Department of Biological Engineering, Massachusetts Institute of Technology, Cambridge, MA 02139, USA.
David H. Koch Institute for Integrative Cancer Research at MIT, Cambridge, MA 02139, USA.
Cell Rep. 2016 Jan 12;14(2):310-9. doi: 10.1016/j.celrep.2015.12.031. Epub 2015 Dec 31.
MicroRNAs (miRNAs) regulate diverse biological processes by repressing mRNAs, but their modest effects on direct targets, together with their participation in larger regulatory networks, make it challenging to delineate miRNA-mediated effects. Here, we describe an approach to characterizing miRNA-regulatory networks by systematically profiling transcriptional, post-transcriptional and epigenetic activity in a pair of isogenic murine fibroblast cell lines with and without Dicer expression. By RNA sequencing (RNA-seq) and CLIP (crosslinking followed by immunoprecipitation) sequencing (CLIP-seq), we found that most of the changes induced by global miRNA loss occur at the level of transcription. We then introduced a network modeling approach that integrated these data with epigenetic data to identify specific miRNA-regulated transcription factors that explain the impact of miRNA perturbation on gene expression. In total, we demonstrate that combining multiple genome-wide datasets spanning diverse regulatory modes enables accurate delineation of the downstream miRNA-regulated transcriptional network and establishes a model for studying similar networks in other systems.

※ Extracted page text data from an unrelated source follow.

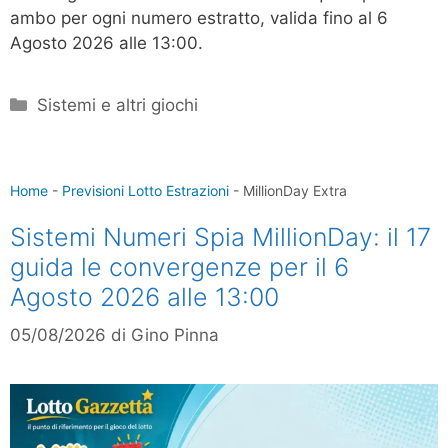
ambo per ogni numero estratto, valida fino al 6
Agosto 2026 alle 13:00.
Categorie
Sistemi e altri giochi
Home
-
Previsioni Lotto Estrazioni
-
MillionDay Extra
Sistemi Numeri Spia MillionDay: il 17
guida le convergenze per il 6
Agosto 2026 alle 13:00
05/08/2026
di
Gino Pinna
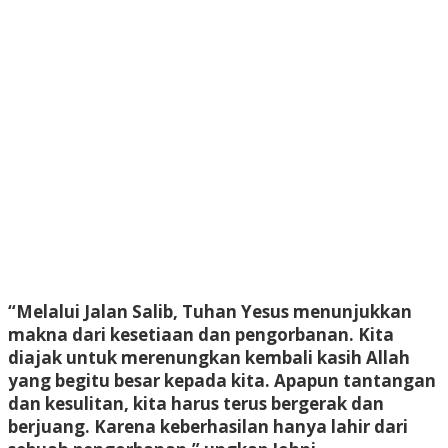
“Melalui Jalan Salib, Tuhan Yesus menunjukkan
makna dari kesetiaan dan pengorbanan. Kita
diajak untuk merenungkan kembali kasih Allah
yang begitu besar kepada kita. Apapun tantangan
dan kesulitan, kita harus terus bergerak dan
berjuang. Karena keberhasilan hanya lahir dari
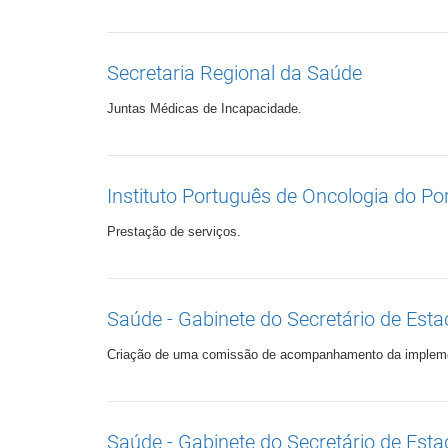
Secretaria Regional da Saúde
Juntas Médicas de Incapacidade.
Instituto Português de Oncologia do Port
Prestação de serviços.
Saúde - Gabinete do Secretário de Est
Criação de uma comissão de acompanhamento da implement
Saúde - Gabinete do Secretário de Est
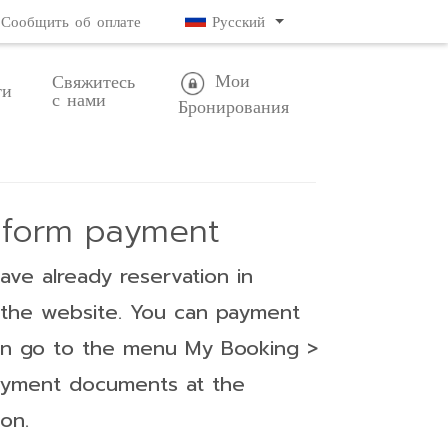
Сообщить об оплате
Русский
Мои
Свяжитесь
ти
с нами
Бронирования
inform payment
ve already reservation in
the website. You can payment
hen go to the menu My Booking >
ayment documents at the
on.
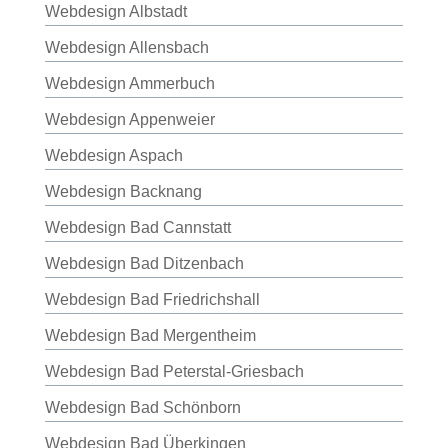
Webdesign Albstadt
Webdesign Allensbach
Webdesign Ammerbuch
Webdesign Appenweier
Webdesign Aspach
Webdesign Backnang
Webdesign Bad Cannstatt
Webdesign Bad Ditzenbach
Webdesign Bad Friedrichshall
Webdesign Bad Mergentheim
Webdesign Bad Peterstal-Griesbach
Webdesign Bad Schönborn
Webdesign Bad Überkingen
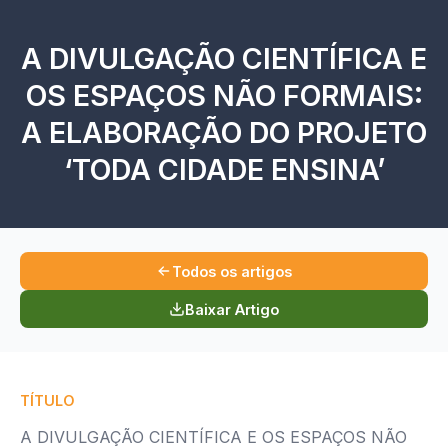
A DIVULGAÇÃO CIENTÍFICA E
OS ESPAÇOS NÃO FORMAIS:
A ELABORAÇÃO DO PROJETO
‘TODA CIDADE ENSINA’
Todos os artigos
Baixar Artigo
TÍTULO
A DIVULGAÇÃO CIENTÍFICA E OS ESPAÇOS NÃO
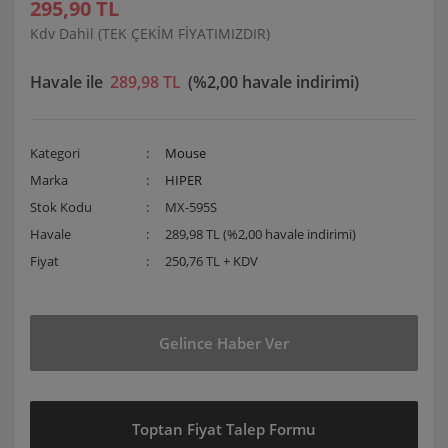
295,90 TL
Kdv Dahil (TEK ÇEKİM FİYATIMIZDIR)
Havale ile
289,98 TL
(%2,00 havale indirimi)
Kategori
Mouse
Marka
HIPER
Stok Kodu
MX-595S
Havale
289,98 TL (%2,00 havale indirimi)
Fiyat
250,76 TL + KDV
Gelince Haber Ver
Toptan Fiyat Talep Formu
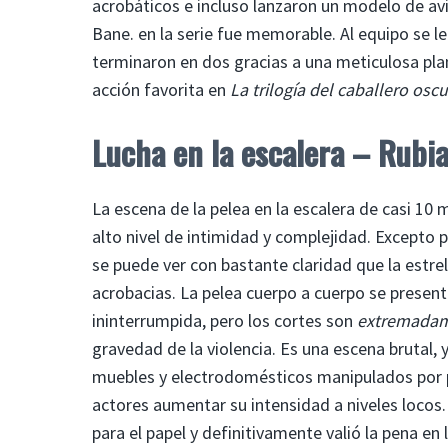
acrobáticos e incluso lanzaron un modelo de avi
Bane. en la serie fue memorable. Al equipo se le
terminaron en dos gracias a una meticulosa pla
acción favorita en
La trilogía del caballero osc
Lucha en la escalera – Rubi
La escena de la pelea en la escalera de casi 10
alto nivel de intimidad y complejidad. Excepto 
se puede ver con bastante claridad que la estre
acrobacias. La pelea cuerpo a cuerpo se prese
ininterrumpida, pero los cortes son
extremada
gravedad de la violencia. Es una escena brutal, 
muebles y electrodomésticos manipulados por par
actores aumentar su intensidad a niveles loco
para el papel y definitivamente valió la pena en l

微小 RNA(miRNAs)通过抑制 mRNA 来调节多种生物过程,但它们对直接靶标的影响较小,加上它们参与更大的调控网络,使得难以描绘 miRNA 介导的作用。在这里,我们描述了一种通过系统分析具有和不具有 Dicer 表达的一对同基因鼠成纤维细胞系中的转录、转录后和表观遗传活性来描绘 miRNA 调控网络的方法。通过 RNA 测序(RNA-seq)和交联免疫沉淀测序(CLIP-seq),我们发现大多数由全局 miRNA 缺失引起的变化都发生在转录水平。然后,我们引入了一种网络建模方法,将这些数据与表观遗传数据相结合,以鉴定特定的 miRNA 调控转录因子,这些转录因子解释了 miRNA 扰动对基因表达的影响。总的来说,我们证明了结合多个跨越不同调控模式的全基因组数据集可以准确描绘下游 miRNA 调控的转录网络,并为在其他系统中研究类似网络建立了模型。